- [Trecho]
_ _ _ _ _ _ _

Capitalizada e dona de uma base de fãs, o próximo passo da Behold foi apostar no financiamento coletivo do Kickstarter, com “Chroma Squad”, em que o jogador vai administrar um estúdio de sentai, aqueles heróis do tipo “Power Rangers” – olha o nicho aí de novo. “Pedimos US$ 50 mil [no Kickstarter] e conseguimos US$ 98 mil”, conta Camarotti.
Depois de visitar a GDC em anos anteriores em busca de oportunidades de negócio, desta vez a Behold, hoje com sete funcionários, foi a São Francisco com o único objetivo de promover “Chroma Squad”, que já tem lançamento confirmado para PC, Xbox One e PlayStation 4. E eles mantêm uma promessa: nada de F2P, transações in game ou coisa do tipo.

_ _ _ _ _ _ _

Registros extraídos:
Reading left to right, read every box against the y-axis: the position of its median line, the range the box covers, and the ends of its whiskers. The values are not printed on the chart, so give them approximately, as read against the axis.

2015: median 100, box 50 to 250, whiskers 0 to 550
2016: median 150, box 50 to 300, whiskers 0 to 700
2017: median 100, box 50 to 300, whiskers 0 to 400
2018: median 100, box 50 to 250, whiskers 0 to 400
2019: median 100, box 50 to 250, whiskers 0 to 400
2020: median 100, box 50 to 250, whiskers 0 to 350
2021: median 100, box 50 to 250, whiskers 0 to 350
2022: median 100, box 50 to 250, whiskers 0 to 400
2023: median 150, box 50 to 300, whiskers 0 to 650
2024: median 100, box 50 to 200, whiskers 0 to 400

_ _ _ _ _ _ _

- [Exercício A] Segundo o trecho sobre a Behold, quanto o estúdio conseguiu arrecadar no Kickstarter com "Chroma Squad"?
- [Exercício B] Redigite a parte do trecho sobre a Behold que começa em "Capitalizada e dona" e termina em "coisa do tipo.".

- [Espaço da resposta A] US$ 98 mil.

- [Espaço da resposta B]
Capitalizada e dona de uma base de fãs, o próximo passo da Behold foi apostar no financiamento coletivo do Kickstarter, com “Chroma Squad”, em que o jogador vai administrar um estúdio de sentai, aqueles heróis do tipo “Power Rangers” – olha o nicho aí de novo. “Pedimos US$ 50 mil [no Kickstarter] e conseguimos US$ 98 mil”, conta Camarotti.
Depois de visitar a GDC em anos anteriores em busca de oportunidades de negócio, desta vez a Behold, hoje com sete funcionários, foi a São Francisco com o único objetivo de promover “Chroma Squad”, que já tem lançamento confirmado para PC, Xbox One e PlayStation 4. E eles mantêm uma promessa: nada de F2P, transações in game ou coisa do tipo.